═════ SOURCE TEXT

Tests run: 4, Failures: 0, Errors: 0, Skipped: 0


--- maven-antrun-plugin:1.8:run (stop-es) @ test-elasticsearch5 ---
Executing tasks

main:

stop:
     [echo] Stopping Elasticsearch with PID 6256
     [echo] Stopped Elasticsearch
Executed tasks
...

This solution based on scripting has several shortcomings:

  • It should be improved to avoid downloading and decompressing the archive again and again.

  • It should be completed with a script to stop Elasticsearch and do household chores (remove, data, logs).

  • It could become more complicated: it is sometimes needed to install plugins, tweak the elasticsearch.yml configuration file or set some environment variables.

  • As any piece of code, it should be loved and maintained.

══════════

TO-DO ITEM A:
Extract each line in the records below that contains the string "WhatsApp", treating uppercase and lowercase as different.

═════ EXERCISE INPUT

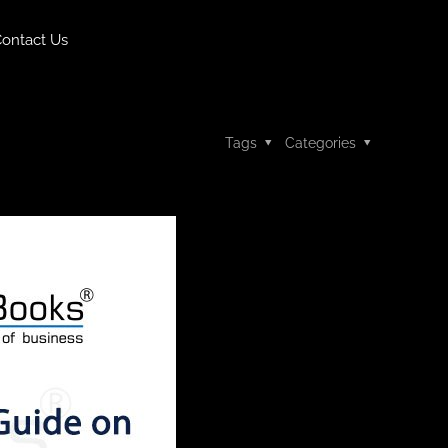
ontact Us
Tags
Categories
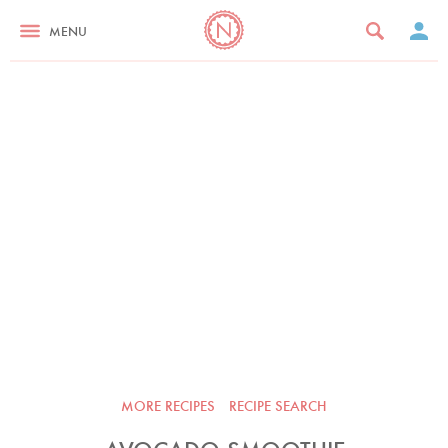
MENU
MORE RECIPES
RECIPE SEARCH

══════════
═════ EXERCISE INPUT

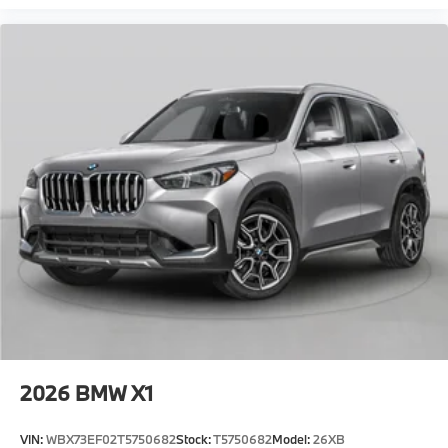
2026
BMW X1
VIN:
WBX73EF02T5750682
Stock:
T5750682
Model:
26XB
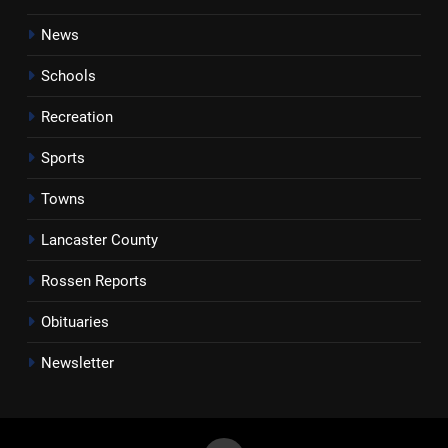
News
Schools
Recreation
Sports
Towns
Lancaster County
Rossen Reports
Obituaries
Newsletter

══════════
═════ EXERCISE INPUT

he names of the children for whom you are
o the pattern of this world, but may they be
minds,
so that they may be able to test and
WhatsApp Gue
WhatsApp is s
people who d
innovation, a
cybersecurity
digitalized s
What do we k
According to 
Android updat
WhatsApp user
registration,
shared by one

══════════

TO-DO ITEM B:
Quote the Elasticsearch text above word for word, beginning at the words "This solution based" and stopping after "again and again.".

WORKED SOLUTION A:
WhatsApp Gue
WhatsApp is s
WhatsApp user

WORKED SOLUTION B:
This solution based on scripting has several shortcomings:

  • It should be improved to avoid downloading and decompressing the archive again and again.